Adoption of the falsified medicines directive makes use of unique identifiers for verifying the authenticity of individual drug packages mandatory. However, the details are still to be decided and the European Commission (EC) is seeking input from industry before making its decision.
“The Commission has to assess the costs, benefits and costs-effectiveness [of possible approaches]”, the body wrote. Many details are still to be decided but most fundamentally the EC must choose between letting manufacturers choose their own system and harmonising through regulation.
Giving manufacturers freedom to choose technical specifications would minimise the burden on industry but subsequent fragmentation of product coding specifications may slow verification.

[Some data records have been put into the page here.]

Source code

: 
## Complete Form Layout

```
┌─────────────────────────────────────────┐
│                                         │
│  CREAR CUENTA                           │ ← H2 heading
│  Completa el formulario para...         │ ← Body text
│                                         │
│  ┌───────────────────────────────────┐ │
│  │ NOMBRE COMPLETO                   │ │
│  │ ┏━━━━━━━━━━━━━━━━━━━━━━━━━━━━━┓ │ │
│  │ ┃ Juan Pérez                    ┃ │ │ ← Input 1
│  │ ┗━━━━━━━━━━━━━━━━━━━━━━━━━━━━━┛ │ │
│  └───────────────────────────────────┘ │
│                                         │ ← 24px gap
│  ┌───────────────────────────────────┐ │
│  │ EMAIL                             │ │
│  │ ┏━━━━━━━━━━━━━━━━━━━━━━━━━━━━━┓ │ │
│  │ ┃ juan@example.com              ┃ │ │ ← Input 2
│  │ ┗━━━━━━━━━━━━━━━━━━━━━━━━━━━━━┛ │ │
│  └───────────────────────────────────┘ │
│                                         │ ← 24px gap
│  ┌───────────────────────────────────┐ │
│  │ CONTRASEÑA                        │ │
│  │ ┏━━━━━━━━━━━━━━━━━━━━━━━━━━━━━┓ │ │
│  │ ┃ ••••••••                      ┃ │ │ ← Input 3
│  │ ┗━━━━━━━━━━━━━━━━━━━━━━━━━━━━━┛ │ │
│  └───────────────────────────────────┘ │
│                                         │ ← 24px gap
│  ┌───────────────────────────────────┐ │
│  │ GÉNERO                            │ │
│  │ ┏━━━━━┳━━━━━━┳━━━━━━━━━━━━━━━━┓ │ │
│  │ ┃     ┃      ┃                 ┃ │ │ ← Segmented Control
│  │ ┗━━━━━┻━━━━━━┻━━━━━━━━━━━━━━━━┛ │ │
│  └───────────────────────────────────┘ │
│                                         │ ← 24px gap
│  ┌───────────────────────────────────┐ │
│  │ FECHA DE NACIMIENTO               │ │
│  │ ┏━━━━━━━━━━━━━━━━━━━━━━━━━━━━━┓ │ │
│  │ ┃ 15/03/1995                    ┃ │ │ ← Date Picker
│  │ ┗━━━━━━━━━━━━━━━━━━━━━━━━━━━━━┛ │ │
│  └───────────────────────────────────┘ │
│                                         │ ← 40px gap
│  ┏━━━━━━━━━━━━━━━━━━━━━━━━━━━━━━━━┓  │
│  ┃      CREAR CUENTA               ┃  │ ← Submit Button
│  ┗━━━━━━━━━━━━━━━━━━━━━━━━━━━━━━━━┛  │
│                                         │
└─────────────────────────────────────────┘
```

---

This is the approach the EC is taking with tamper-evidence. “With regard to tamper-evidence, the choice of the technical specification is left to the manufacturer: the manufacturer is best placed to establish how the outer packaging is made tamper-proof”, the EC wrote.
However, for unique identifiers there could be benefits to taking a harmonised approach. The EC would set details of the serialisation number and carrier and taking this more hands-on approach could “enable a smoother implementation”, the body wrote.
Choosing a carrier
If the EC imposes a system through regulation it must choose a carrier for the serialisation number. The three carriers discussed in the document are linear barcode, 2D-barcode and radio-frequency identification (RFID).
Linear barcodes are already used in Belgium, Greece and Italy for serialisation of medical products and readers are present in most European pharmacies. The EC thinks it could be difficult to fit linear barcodes featuring a pack number and manufacturer product code onto small packages though.
Using 2D-barcodes would get around space constraints. The carrier can fit a large amount of data on a small label but few pharmacies are currently equipped with readers. Pharmacy groups in the US and Europe have previously raised concerns about the costs of implementing serialisation systems.
A 2008 study in the US estimated a track-and-trace system incorporating 2D-barcodes and radio-frequency identification (RFID) would cost up to $110,000 (€82,000) per pharmacy. The EC is also considering using RFID but warns it is relatively expensive and may interfere with drug quality.
Another aspect under consideration is commercially sensitive information. The EC said information that could establish the number of packs manufactured and point of dispensation or re-packaging could be commercially sensitive.
Re-packagers are obliged to replace safety features with an equivalent system, such as another unique identifier which is checked into the repositories and replaces the original information.